The analysis of SHAP values also indicates a weak correlation between improved protein production and 5´ UTR poly(A) located between 10–30 nt upstream of AUG, suggesting a position-specific effect of 5´ UTR poly(A). This finding aligns with the observation that poly(A)s with a distance of 30 nt or less from AUG were enriched in genes with high translation efficiency (Fig. 1G). Poly(A) can form an IRES for cap-independent translation [17, 18, 21]. In yeast, the IRES is typically located immediately upstream of the AUG [69]. Hence, compared with poly(A) located further from the AUG, poly(A) close to the AUG has a higher probability of forming an IRES and enhancing translation. Cap-independent translation induced by nearby poly(A) may counteract the negative effect of poly(A), leading to a net positive effect on protein production. The effects of 5´ UTR poly(A) on protein production are summarized in Fig. 5.

Fig. 5
figure 5

Impact of length and position of 5´ UTR poly(A) on protein production

The MLP-NN model was effectively employed to guide the optimization of natural 5´ UTR containing poly(A) (R2 = 0.6227). Reducing the length or removing poly(A) located upstream of 30 nt preceding AUG appeared to be an effective way to enhance protein production. This optimization strategy was successfully applied to GFP and AnFaeA (Fig. 4F, G), indicating its effectiveness across different transcriptional contexts.
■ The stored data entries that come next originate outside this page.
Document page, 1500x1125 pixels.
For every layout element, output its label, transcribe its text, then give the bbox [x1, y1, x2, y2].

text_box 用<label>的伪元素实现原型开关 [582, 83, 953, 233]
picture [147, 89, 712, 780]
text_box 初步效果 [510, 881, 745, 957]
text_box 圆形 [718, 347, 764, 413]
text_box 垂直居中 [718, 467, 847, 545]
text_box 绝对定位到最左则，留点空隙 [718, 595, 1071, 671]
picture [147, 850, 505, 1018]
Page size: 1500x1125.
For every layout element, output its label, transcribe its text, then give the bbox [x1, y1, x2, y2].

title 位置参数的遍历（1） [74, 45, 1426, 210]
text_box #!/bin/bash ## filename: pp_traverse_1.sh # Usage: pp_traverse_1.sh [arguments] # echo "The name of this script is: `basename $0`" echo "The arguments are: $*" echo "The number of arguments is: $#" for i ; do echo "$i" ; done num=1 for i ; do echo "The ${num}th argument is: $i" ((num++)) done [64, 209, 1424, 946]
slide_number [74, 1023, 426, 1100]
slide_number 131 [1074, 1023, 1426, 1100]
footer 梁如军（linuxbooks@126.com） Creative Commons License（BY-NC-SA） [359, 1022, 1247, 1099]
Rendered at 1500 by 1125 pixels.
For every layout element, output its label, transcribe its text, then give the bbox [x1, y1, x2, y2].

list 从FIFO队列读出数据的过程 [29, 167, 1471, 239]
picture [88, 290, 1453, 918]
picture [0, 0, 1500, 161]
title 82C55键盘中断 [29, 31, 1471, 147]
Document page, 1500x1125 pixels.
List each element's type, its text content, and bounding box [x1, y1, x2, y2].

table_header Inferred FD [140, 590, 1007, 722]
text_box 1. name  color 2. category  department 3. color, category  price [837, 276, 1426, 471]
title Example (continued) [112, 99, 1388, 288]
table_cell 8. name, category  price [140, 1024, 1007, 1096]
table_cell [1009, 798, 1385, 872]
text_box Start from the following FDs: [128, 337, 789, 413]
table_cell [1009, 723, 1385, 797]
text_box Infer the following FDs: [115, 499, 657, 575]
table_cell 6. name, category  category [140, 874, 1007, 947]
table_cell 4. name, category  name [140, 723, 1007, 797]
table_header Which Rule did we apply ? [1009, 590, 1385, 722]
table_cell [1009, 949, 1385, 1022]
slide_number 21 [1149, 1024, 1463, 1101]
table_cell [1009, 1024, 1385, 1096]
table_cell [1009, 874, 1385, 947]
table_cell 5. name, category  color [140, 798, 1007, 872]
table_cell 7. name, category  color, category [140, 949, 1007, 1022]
Traditionally, the natural promoter and 5´ UTR from the same gene were used together to drive the expression of the gene of interest. Several popular 5´ UTRs used in microbial cell factories, such as the 5´ UTRs of TDH1 and GAL1 in S. cerevisiae [70], and the 5´ UTR of AOX1 in Pichia pastoris [71], contain poly(A) tracts beyond or around 30 nt preceding AUG. Manipulating poly(A)s in these 5´ UTRs might offer a new approach to enhancing yield.

Conclusion

An MLP-NN model was trained using features encompassing 5´ UTR poly(A) length and position, which demonstrated good performance in predicting protein production. The model showed that poly(A) with a distance to AUG between 10 ~ 30 nt is slightly correlated with improved protein production. 5´ UTR poly(A) upstream of 30 nt is negatively associated with protein production. Moreover, the negative effect of poly(A) on protein production increases with tract length. With the guidance of the machine model, reducing or removing poly(A) upstream of 30 nt preceding AUG is an effective strategy for improving protein production. This approach could be applied to enhance the yield of K. marxianus and other microbial cell factories.